We previously demonstrated expression of the HST-1/FGF-4 gene in the testis of normal adult animals, which suggests its possible role in spermatogenesis. For an understanding of its functional significance in the testis, conditional transgene expression was used. Precise genetic switches can be efficiently generated in a straightforward manner using adenovirus-carrying Cre recombinase, which means our new strategies promise to contribute substantially to a better and prompt understanding of the functions of genes in vivo by controlling the expression of any gene to any organ at any desired time. Our new method demonstrated for the first time that the specific gain of function of the HST-1/FGF-4 gene in the testis resulted in markedly enhanced spermatogenesis. To further investigate the function and therapeutic potency of HST-1/FGF-4, transgenic mice with enhanced HST-1/FGF-4 expression in the testis were exposed to adriamycin (ADR), an anticancer drug causing severe testicular toxicity. Degree of damage to spermatogenesis was assessed by sperm count, testicular weight, histology, and DNA ploidy.
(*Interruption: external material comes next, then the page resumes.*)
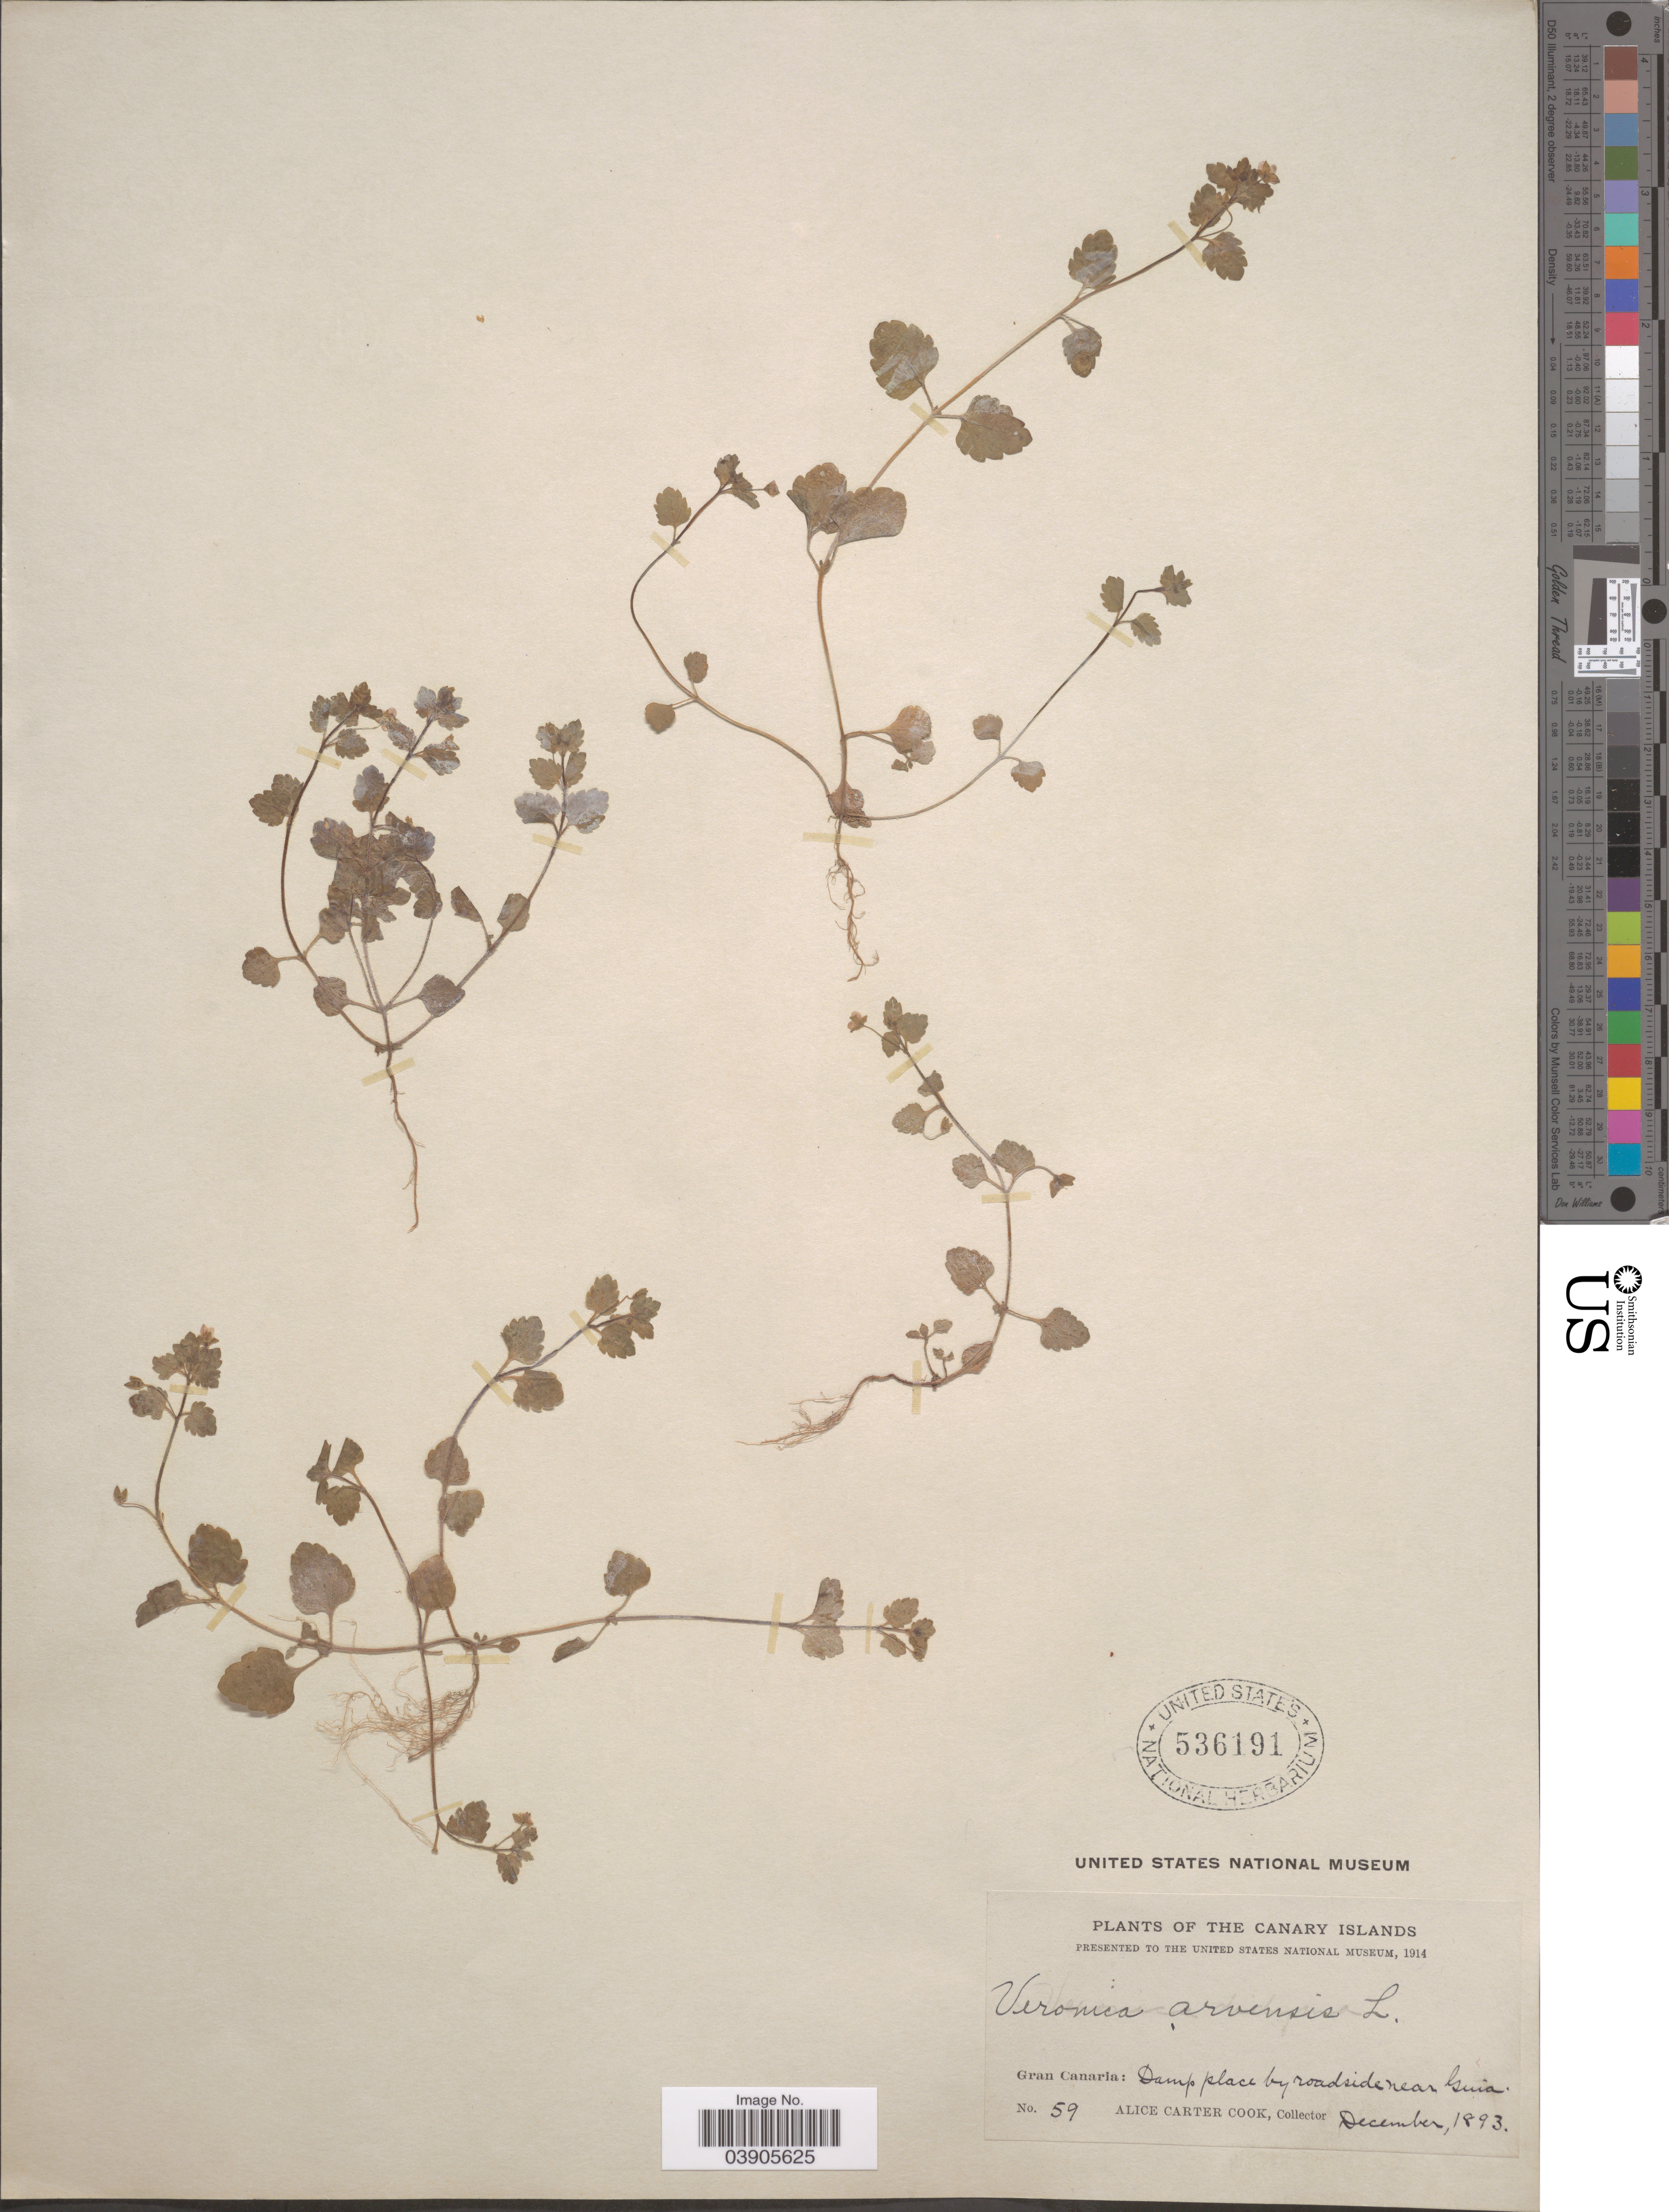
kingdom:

Induced expression of HST-1/FGF-4 markedly enhanced the recovery of ADR-induced testicular damage. Furthermore, adenoviruses carrying the HST-1/FGF-4 gene ameliorated testicular toxicity of ADR. These results with new adenovirus-mediated Cre/lox conditional mice indicated that HST-1/FGF-4 could be an important factor for spermatogenesis, presenting a new paradigm to treat impaired fertility.